Non richiede molte cure. Le piante coltivate in piena terra nelle regioni del sud Italia vanno protette dal gelo con una pacciamatura di paglia o foglie secche.

Usi

L’agatea è una perenne adatta a tappezzare giardini rocciosi o sabbiosi. E’ una pianta consigliata soprattutto per le località costiere del Mediterraneo in quanto predilige posizioni calde e terreni molto sciolti e sabbiosi, purchè fertili e discretamente freschi.

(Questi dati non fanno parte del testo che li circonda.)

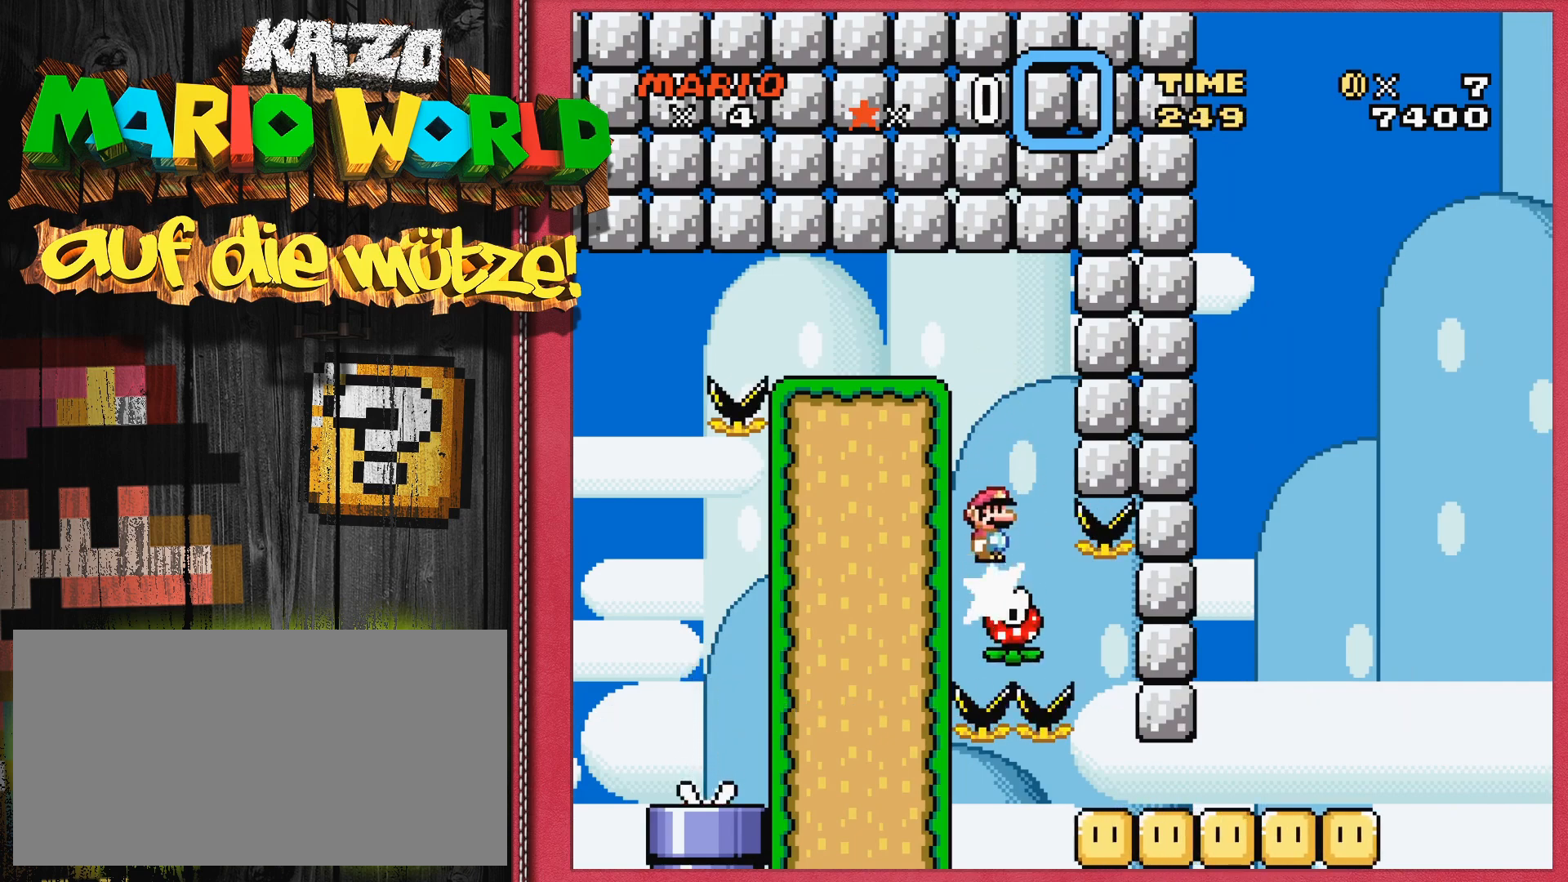
{"buttons": ["DPAD_RIGHT"], "events": [[117, "DPAD_RIGHT", "down"], [217, "DPAD_RIGHT", "up"], [350, "DPAD_RIGHT", "down"]]}
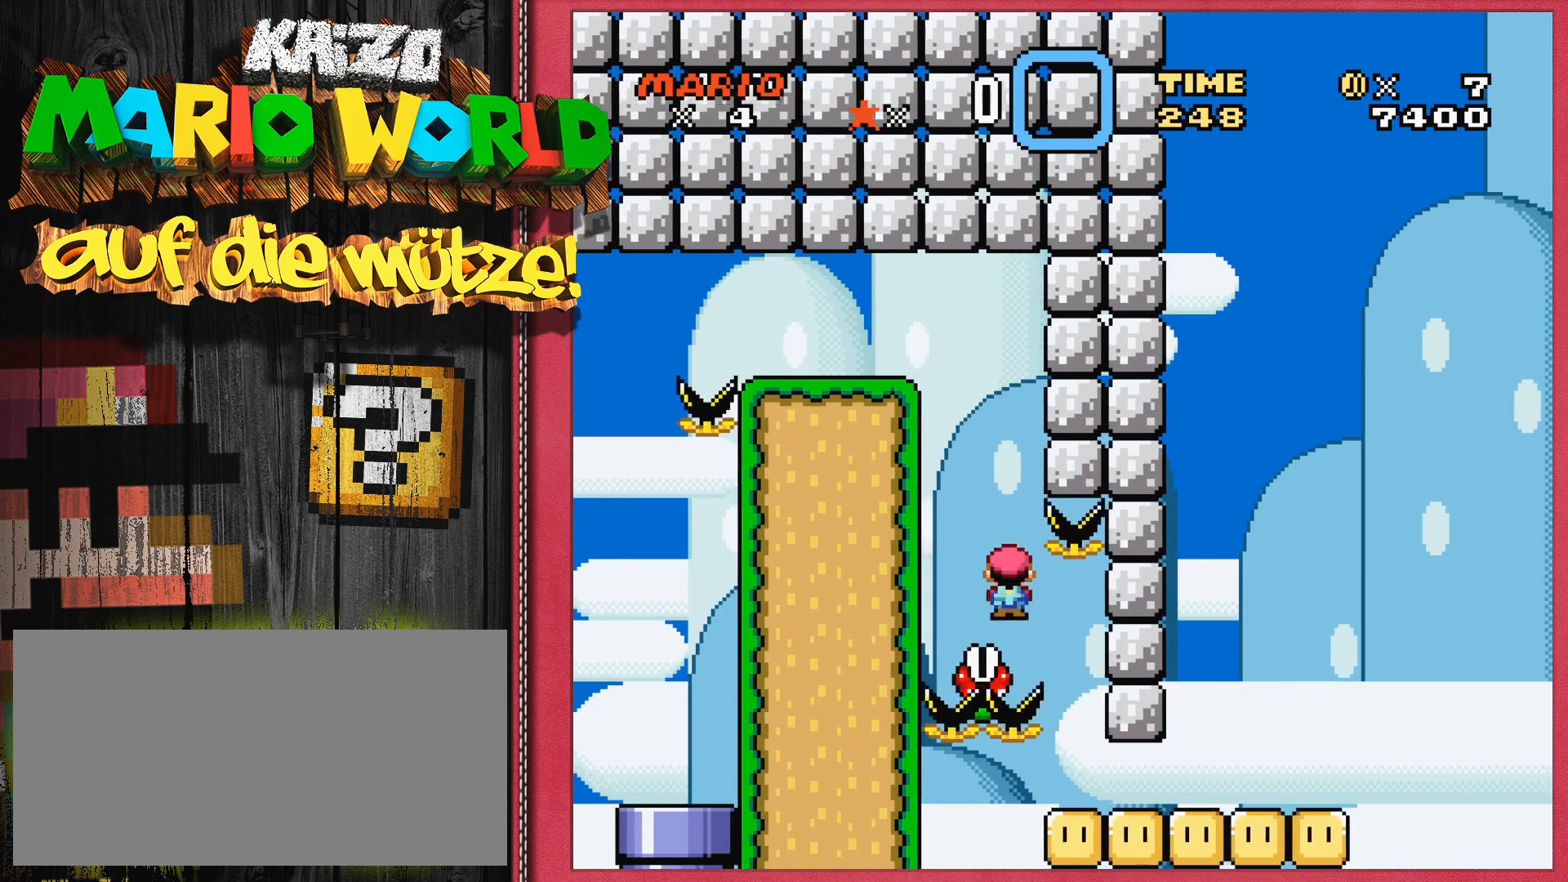
{"buttons": ["DPAD_RIGHT"], "events": []}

Agatea o Felisia nel linguaggio dei fiori

Nel gergo dei fiori l’agatea simboleggia l’amore per la famiglia  e il costante pensiero per la personata amata.

Curiosità

Il nome Felisia che deriva dal latino felix è stato attribuito all’agatea in onore di un ufficiale tedesco di Herr Felix, consigliere in Sudafrica mentre l’attributo amelloides è riferito alla  somiglianza della pianta con l’Aster amelus o semplicemente Amello.

Questa pianta è chiamata anche Agathea coelestis che significa bontà del cielo e fa riferimento al colore azzurro dei petali dei fiori che ricordano per l’appunto il colore del cielo sereno.

L’agatea è conosciuta anche con il nome di Margherita di Sant’Agata. La pianta venne introdotta in Europa nel XVIII° secolo e da allora viene coltivata viene coltivata a scopo ornamentale in tutte le zone del Mediterraneo.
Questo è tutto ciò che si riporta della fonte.